The world’s oldest tattoos, directly observed on the preserved skin, are sported by Ötzi, the Iceman, who perished in the Italian-Austrian Alps circa 3250 BC. Archaeological and historical evidence has shown that tattooing was a widespread phenomenon, present on every inhabited continent from prehistory to the present. Tattoos could reflect status, identity, or group affiliation, or be cosmologically significant. 

Along with other factors, the spread of Christianity helped sever links between indigenous people and their tattooing traditions by the imposition of a different value system.

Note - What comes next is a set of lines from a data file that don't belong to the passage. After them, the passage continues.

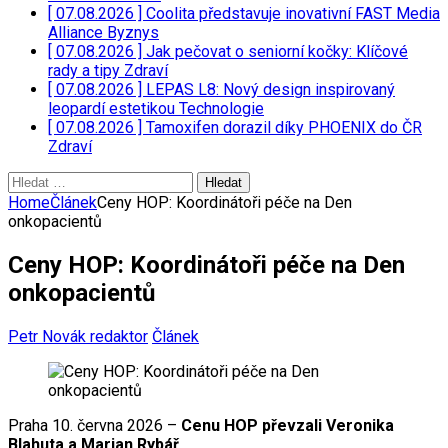
[ 07.08.2026 ]
Coolita představuje inovativní FAST Media
Alliance
Byznys
[ 07.08.2026 ]
Jak pečovat o seniorní kočky: Klíčové
rady a tipy
Zdraví
[ 07.08.2026 ]
LEPAS L8: Nový design inspirovaný
leopardí estetikou
Technologie
[ 07.08.2026 ]
Tamoxifen dorazil díky PHOENIX do ČR
Zdraví
Vyhledávání
Home
Článek
Ceny HOP: Koordinátoři péče na Den
onkopacientů
Ceny HOP: Koordinátoři péče na Den
onkopacientů
Petr Novák redaktor
Článek
Praha 10. června 2026 –
Cenu HOP převzali Veronika
Blahuta a Marian Rybář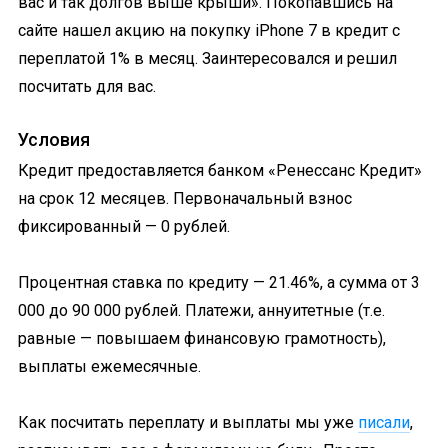
вас и так долгов выше крыши». Покопавшись на
сайте нашел акцию на покупку iPhone 7 в кредит с
переплатой 1% в месяц. Заинтересовался и решил
посчитать для вас.
Условия
Кредит предоставляется банком «Ренессанс Кредит»
на срок 12 месяцев. Первоначальный взнос
фиксированный — 0 рублей.
Процентная ставка по кредиту — 21.46%, а сумма от 3
000 до 90 000 рублей. Платежи, аннуитетные (т.е.
равные — повышаем финансовую грамотность),
выплаты ежемесячные.
Как посчитать переплату и выплаты мы уже
писали
,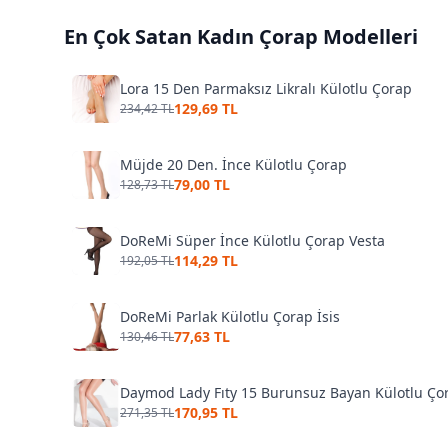
En Çok Satan
Kadın Çorap
Modelleri
Lora 15 Den Parmaksız Likralı Külotlu Çorap
129,69 TL
234,42 TL
Müjde 20 Den. İnce Külotlu Çorap
79,00 TL
128,73 TL
DoReMi Süper İnce Külotlu Çorap Vesta
114,29 TL
192,05 TL
DoReMi Parlak Külotlu Çorap İsis
77,63 TL
130,46 TL
Daymod Lady Fıty 15 Burunsuz Bayan Külotlu Ç
170,95 TL
271,35 TL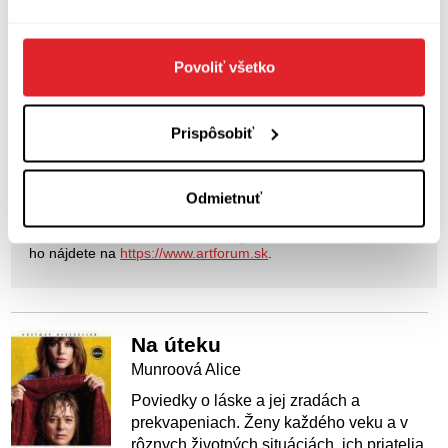
Povoliť všetko
Prispôsobiť
Kníhkupectvo, ktoré pre vás už dvadsaťpäť rokov
Odmietnuť
vyberá knihy.
Artforum sídli na adrese Kozia 20, Bratislava a na internete
ho nájdete na
https://www.artforum.sk
.
Na úteku
Munroová Alice
Poviedky o láske a jej zradách a
prekvapeniach. Ženy každého veku a v
rôznych životných situáciách, ich priatelia,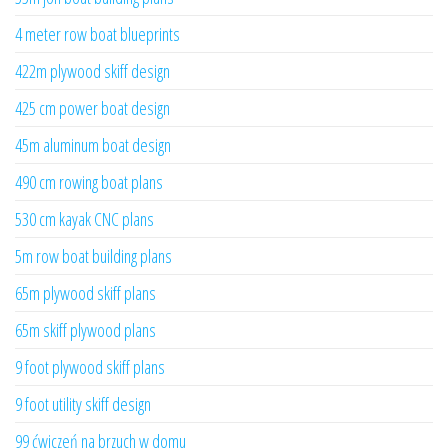
4 meter row boat blueprints
422m plywood skiff design
425 cm power boat design
45m aluminum boat design
490 cm rowing boat plans
530 cm kayak CNC plans
5m row boat building plans
65m plywood skiff plans
65m skiff plywood plans
9 foot plywood skiff plans
9 foot utility skiff design
99 ćwiczeń na brzuch w domu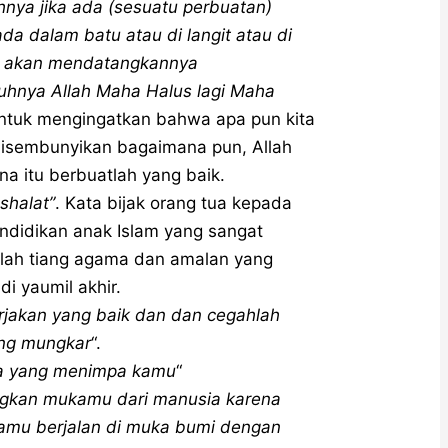
nya jika ada (sesuatu perbuatan)
ada dalam batu atau di langit atau di
ah akan mendatangkannya
uhnya Allah Maha Halus lagi Maha
 untuk mengingatkan bahwa apa pun kita
 disembunyikan bagaimana pun, Allah
a itu berbuatlah yang baik.
shalat”
. Kata bijak orang tua kepada
ndidikan anak Islam yang sangat
alah tiang agama dan amalan yang
di yaumil akhir.
jakan yang baik dan dan cegahlah
ang mungkar
“.
pa yang menimpa kamu
“
gkan mukamu dari manusia karena
amu berjalan di muka bumi dengan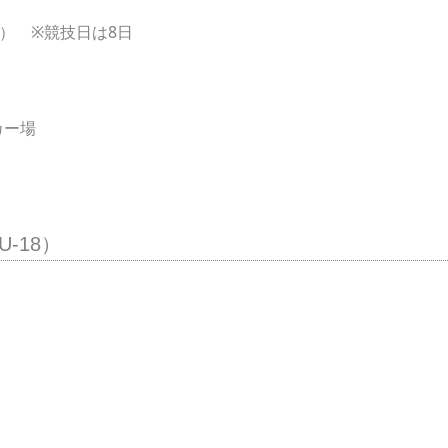
日） ※競技日は8日
カー場
-18）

In indigenous societies, tattooing was either suppressed, forgotten, or pushed to the margins. Tattoos became associated primarily with prisoners, prostitutes, soldiers, and gang members. But today tattooing has made a comeback as an emblem of choice and as an expression of one’s identity in an ever more globalized world. It has acquired the status of an art form: tattooing has gravitated from the margins to the mainstream.

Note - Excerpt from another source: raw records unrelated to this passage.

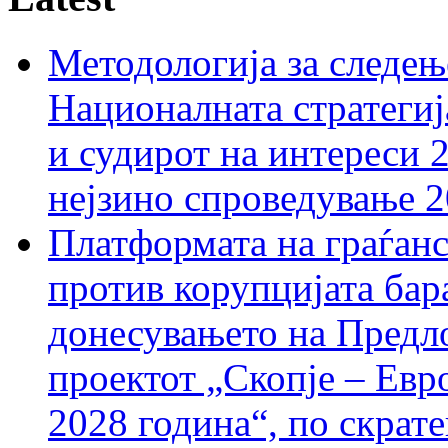
Методологија за следењ
Националната стратегиј
и судирот на интереси 
нејзино спроведување 
Платформата на граѓанс
против корупцијата бар
донесувањето на Предло
проектот „Скопје – Евр
2028 година“, по скрат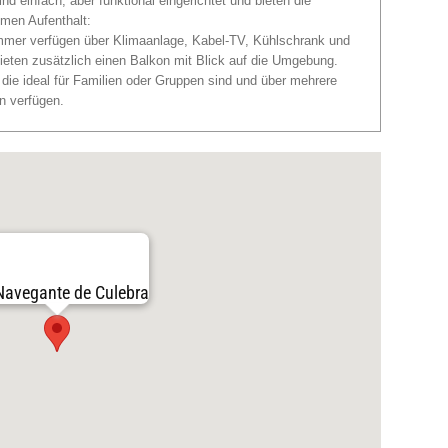
d einfach, aber funktional eingerichtet und bieten die
men Aufenthalt:
mmer verfügen über Klimaanlage, Kabel-TV, Kühlschrank und
eten zusätzlich einen Balkon mit Blick auf die Umgebung.
die ideal für Familien oder Gruppen sind und über mehrere
n verfügen.
Navegante de Culebra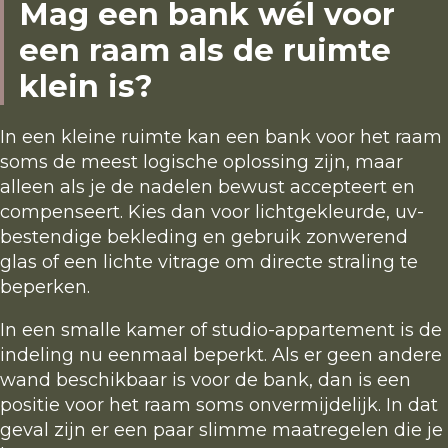
Mag een bank wél voor
een raam als de ruimte
klein is?
In een kleine ruimte kan een bank voor het raam
soms de meest logische oplossing zijn, maar
alleen als je de nadelen bewust accepteert en
compenseert. Kies dan voor lichtgekleurde, uv-
bestendige bekleding en gebruik zonwerend
glas of een lichte vitrage om directe straling te
beperken.
In een smalle kamer of studio-appartement is de
indeling nu eenmaal beperkt. Als er geen andere
wand beschikbaar is voor de bank, dan is een
positie voor het raam soms onvermijdelijk. In dat
geval zijn er een paar slimme maatregelen die je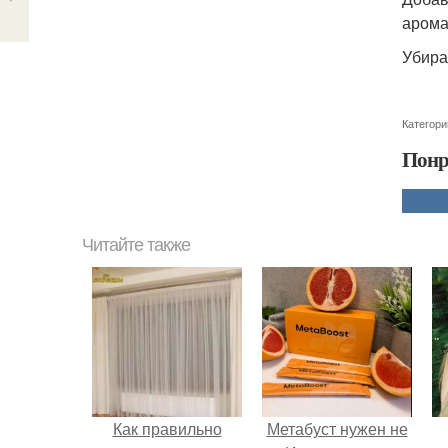
арома
Убира
Категори
Понр
Читайте также
Как правильно
Метабуст нужен не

The ROM is proud to present Tattoos, the North American premiere of the exhibition Tatoueurs, tatoués, originally from the musée du quai Branly in Paris, curated by Anne & Julien, creators of the art magazine HEY! Modern Art & Pop Culture, and supported by the world-famous tattoo artist Tin-Tin as artistic consultant. The exhibition showcases almost 200 loans from the Musée du quai Branly, other museums, and private lenders in Europe, and is augmented by more than a dozen objects from the ROM’s Arctic, Egyptian, Pacific, and East Asian collections. In addition to posters, prints, paintings, photographs, figurines, tattooing needles, machines, and other tools, the exhibition also features 13 realistic silicone body parts tattooed by some of the world’s leading tattoo artists. These artists include Tin-Tin (France), Horiyoshi III (Japan), Filip Leu (Switzerland), Paul Booth (USA), Xed LeHead (UK), Chimé (Polynesia), and Montreal’s Yann Black.

How to see it: Tattoos runs until September 5, 2016.